Texte présenté:
Par Joie Des Mots
« L’école n’instruit plus, voilà la vérité simple et scandaleuse à la fois » René Chiche
Ce n’était pas le début de la fin ; c’était déjà la fin, le résultat de quarante ans de réformes, de batailles politiques et de combats d’égo bourdieusiens, jospiniens, filloniens, meirieusiens et vallautbelkacemmiens, pour n’évoquer que les plus éminents bousilleurs de l’école. Aujourd’hui, René Chiche, professeur agrégé de philosophie, ne tire pas la sonnette d’alarme : il pousse un dernier cri d’indignation et de colère tandis que le train scolaire, sorti des rails, finit au ralenti sa course dans les airs, avant l’effondrement final.
Il faut lire La désinstruction nationale (Éditions Ovadia), surtout si l’on n’est pas un professeur ou si l’on ne veut pas rester aveuglé par les déclarations de Monsieur Blanquer qui faillit nous faire croire à un changement de cap radical. Aujourd’hui, nous dit René Chiche, un élève de terminale, après quinze ans de scolarité, dont trois à préparer le saint-bachot, écrit le nom de ce dernier ainsi : « Bac à l’oréat » ! La langue française est maintenant une langue étrangère pour un nombre croissant de nos lycéens : la faute à un apprentissage de la lecture et de l’écriture qui se fait en dépit du simple bon sens, de méthodes pédagogiques toutes plus idéologiques et inopérantes les unes que les autres, des heures de cours remplacées par des heures « d’éducation à la citoyenneté » (sic) – la dernière « éducation à la citoyenneté » consistant en la désignation d’au moins un éco-délégué par classe, lequel éco-délégué imitera les combats éco-suédois dans une langue approximative mais avec la bénédiction de proviseurs voulant « sortir du rang et se faire remarquer par toutes sortes de “projets” » pour prendre du galon, gravir les échelons hiérarchiques et finir par siéger dans toutes les instances de destruction de l’école possibles.

Données fournies:
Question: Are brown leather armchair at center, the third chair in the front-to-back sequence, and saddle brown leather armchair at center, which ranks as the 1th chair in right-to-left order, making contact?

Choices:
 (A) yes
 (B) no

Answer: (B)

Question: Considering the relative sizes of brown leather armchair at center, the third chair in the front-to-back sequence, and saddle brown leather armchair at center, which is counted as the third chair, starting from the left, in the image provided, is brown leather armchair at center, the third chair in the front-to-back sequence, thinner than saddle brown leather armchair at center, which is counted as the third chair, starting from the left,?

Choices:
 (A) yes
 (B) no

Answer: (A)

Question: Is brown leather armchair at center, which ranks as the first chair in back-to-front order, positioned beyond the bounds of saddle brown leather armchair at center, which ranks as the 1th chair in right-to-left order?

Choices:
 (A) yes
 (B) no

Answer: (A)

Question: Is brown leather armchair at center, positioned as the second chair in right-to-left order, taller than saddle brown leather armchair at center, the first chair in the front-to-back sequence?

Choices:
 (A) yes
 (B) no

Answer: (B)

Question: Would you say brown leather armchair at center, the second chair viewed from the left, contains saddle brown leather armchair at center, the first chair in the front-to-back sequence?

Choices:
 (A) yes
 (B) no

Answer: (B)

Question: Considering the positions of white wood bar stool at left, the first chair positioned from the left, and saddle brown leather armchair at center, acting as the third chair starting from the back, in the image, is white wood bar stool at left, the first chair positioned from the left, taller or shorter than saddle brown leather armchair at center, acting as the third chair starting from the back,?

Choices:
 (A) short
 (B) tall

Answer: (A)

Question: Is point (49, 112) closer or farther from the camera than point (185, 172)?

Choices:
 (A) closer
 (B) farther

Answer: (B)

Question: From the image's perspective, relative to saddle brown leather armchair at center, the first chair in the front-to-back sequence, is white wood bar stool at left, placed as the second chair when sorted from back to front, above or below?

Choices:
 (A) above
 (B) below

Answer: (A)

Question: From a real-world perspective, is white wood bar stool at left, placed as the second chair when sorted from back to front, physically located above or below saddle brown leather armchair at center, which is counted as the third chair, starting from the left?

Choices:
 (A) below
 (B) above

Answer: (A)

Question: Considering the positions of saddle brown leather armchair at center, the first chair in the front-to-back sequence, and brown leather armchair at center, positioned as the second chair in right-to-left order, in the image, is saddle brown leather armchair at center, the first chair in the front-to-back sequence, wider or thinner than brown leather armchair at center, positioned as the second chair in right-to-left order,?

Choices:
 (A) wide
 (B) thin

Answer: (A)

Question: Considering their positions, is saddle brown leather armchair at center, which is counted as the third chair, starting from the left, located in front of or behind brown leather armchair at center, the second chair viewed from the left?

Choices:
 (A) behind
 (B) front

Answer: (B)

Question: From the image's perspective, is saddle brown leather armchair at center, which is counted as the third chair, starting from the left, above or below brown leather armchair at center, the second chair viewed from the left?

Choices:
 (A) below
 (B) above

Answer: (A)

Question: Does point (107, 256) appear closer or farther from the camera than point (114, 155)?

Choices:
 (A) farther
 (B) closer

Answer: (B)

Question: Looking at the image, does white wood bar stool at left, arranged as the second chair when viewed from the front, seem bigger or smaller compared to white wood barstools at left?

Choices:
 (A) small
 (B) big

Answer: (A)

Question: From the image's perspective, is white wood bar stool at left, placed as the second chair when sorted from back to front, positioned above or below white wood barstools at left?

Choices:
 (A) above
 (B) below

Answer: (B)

Consignes:
• A. Pour chaque affirmation, dites si elle est d’accord avec le texte, par oui ou par non, et citez les mots exacts du texte qui le montrent. (i) René Chiche est professeur agrégé de philosophie. (ii) Le livre La désinstruction nationale paraît aux Éditions Ovadia. (iii) Selon le texte, René Chiche tire la sonnette d’alarme.
• B. Recopiez mot pour mot le passage du texte qui va de « Par Joie Des » jusqu’à « avant l’effondrement final. ».
• C. D’après le texte, comment un élève de terminale écrit-il le nom du bac ?

Réponses:
• A.
(i) Oui : « René Chiche, professeur agrégé de philosophie »
(ii) Oui : « La désinstruction nationale (Éditions Ovadia) »
(iii) Non : « ne tire pas la sonnette d’alarme : il pousse un dernier cri d’indignation et de colère »

• B.
Par Joie Des Mots
« L’école n’instruit plus, voilà la vérité simple et scandaleuse à la fois » René Chiche
Ce n’était pas le début de la fin ; c’était déjà la fin, le résultat de quarante ans de réformes, de batailles politiques et de combats d’égo bourdieusiens, jospiniens, filloniens, meirieusiens et vallautbelkacemmiens, pour n’évoquer que les plus éminents bousilleurs de l’école. Aujourd’hui, René Chiche, professeur agrégé de philosophie, ne tire pas la sonnette d’alarme : il pousse un dernier cri d’indignation et de colère tandis que le train scolaire, sorti des rails, finit au ralenti sa course dans les airs, avant l’effondrement final.

• C. Il l’écrit « Bac à l’oréat ».